Day 143
Week 21 Day 3: Mid Caps: The Overlooked Sweet Spot
Mid-cap stocks (companies worth $2-10 billion) are big enough to be stable but small enough to still grow aggressively. They have historically delivered the best risk-adjusted returns of any size category.
Lesson Locked
Mid caps are the Goldilocks zone: not too big to stop growing, not too small to be fragile. Companies like Chipotle, Old Dominion Freight, and Palo Alto Networks were mid caps before becoming large caps. Mid caps have the infrastructure to scale and the runway to multiply.
Historical performance (1972-2023, S&P indices): S&P 400 MidCap: approximately 12.2% annual return. S&P 500 (large cap): approximately 10.6% annual return. S&P 600 SmallCap: approximately 11.4% annual return. Mid caps beat both large and small caps over this period with better risk-adjusted returns (higher Sharpe ratio). Why mid caps outperform: (1) Survivorship: mid-cap companies have already proven their business model works (unlike many small caps). (2) Growth runway: they are still in their expansion phase (unlike many large caps). (3) Analyst coverage gap: mid caps get less Wall Street coverage than large caps, creating more pricing inefficiency and opportunity. (4) Acquisition targets: large companies regularly acquire mid-cap companies at premiums. Mid-cap ETFs: VO (Vanguard Mid-Cap, 0.04%), SCHM (Schwab U.S. Mid-Cap, 0.04%), IJH (iShares Core S&P Mid-Cap, 0.05%). A total market fund (VTI) holds mid caps at about 18% weight. Overweighting to 25-30% is a reasonable tilt for those who want to capture the mid-cap premium.

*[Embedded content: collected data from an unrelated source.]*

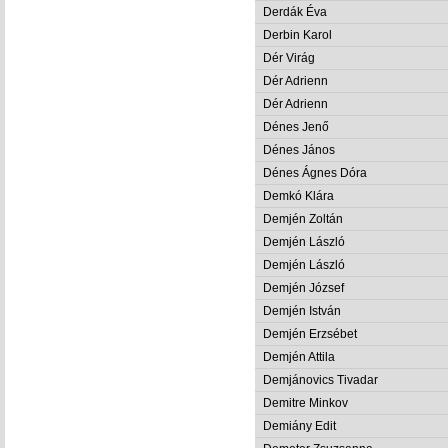
Derdák Éva
Derbin Karol
Dér Virág
Dér Adrienn
Dér Adrienn
Dénes Jenő
Dénes János
Dénes Ágnes Dóra
Demkó Klára
Demjén Zoltán
Demjén László
Demjén László
Demjén József
Demjén István
Demjén Erzsébet
Demjén Attila
Demjánovics Tivadar
Demitre Minkov
Demiány Edit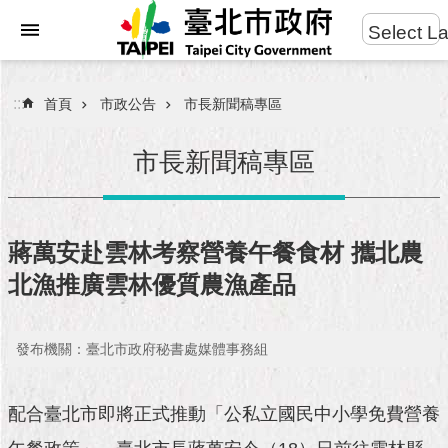
:::
Select L
進
跳到主要內容區塊
階
搜
:::
首頁
市政公告
市長新聞稿專區
尋
市長新聞稿專區
市
民
蔣萬安赴雲林考察營養午餐食材 攜北農
服
北漁推廣雲林優質農漁產品
務
市
發布機關：臺北市政府秘書處媒體事務組
府
團
隊
配合臺北市即將正式推動「公私立國民中小學免費營養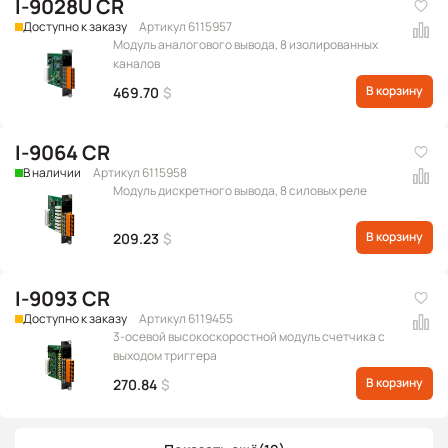
I-9028U CR
Доступно к заказу
Артикул 6115957
Модуль аналогового вывода, 8 изолированных
каналов
В корзину
469.70
$
I-9064 CR
В наличии
Артикул 6115958
Модуль дискретного вывода, 8 силовых реле
В корзину
209.23
$
I-9093 CR
Доступно к заказу
Артикул 6119455
3-осевой высокоскоростной модуль счетчика с
выходом триггера
В корзину
270.84
$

The mid-cap premium is robust across international markets and time periods. Dimson, Marsh, and Staunton (2024) documented that mid-cap stocks outperformed both large and small caps across 35 countries from 1900-2023 on a risk-adjusted basis. The explanation from the factor model perspective: mid caps have moderate exposure to the size factor (SMB) and value factor (HML), but higher exposure to the profitability factor (RMW) than small caps. This is because unprofitable companies (which drag down small-cap returns) are largely filtered out by the time a company reaches mid-cap status. In essence, mid caps capture the size premium without the quality drag. The mid-cap space is also less efficient than large caps: analyst coverage drops from an average of 15 analysts per large-cap stock to about 8 per mid-cap stock (FactSet data). Ben-David, Franzoni, and Moussawi (2012) showed that stocks with lower analyst coverage exhibit more mispricing and higher alpha opportunities. The practical takeaway for passive investors: VTI's market-cap weighting underweights mid caps relative to their risk-adjusted return contribution. An explicit mid-cap allocation (VO or similar) at 20-30% of the equity portfolio provides a tilt toward the historically most efficient part of the market.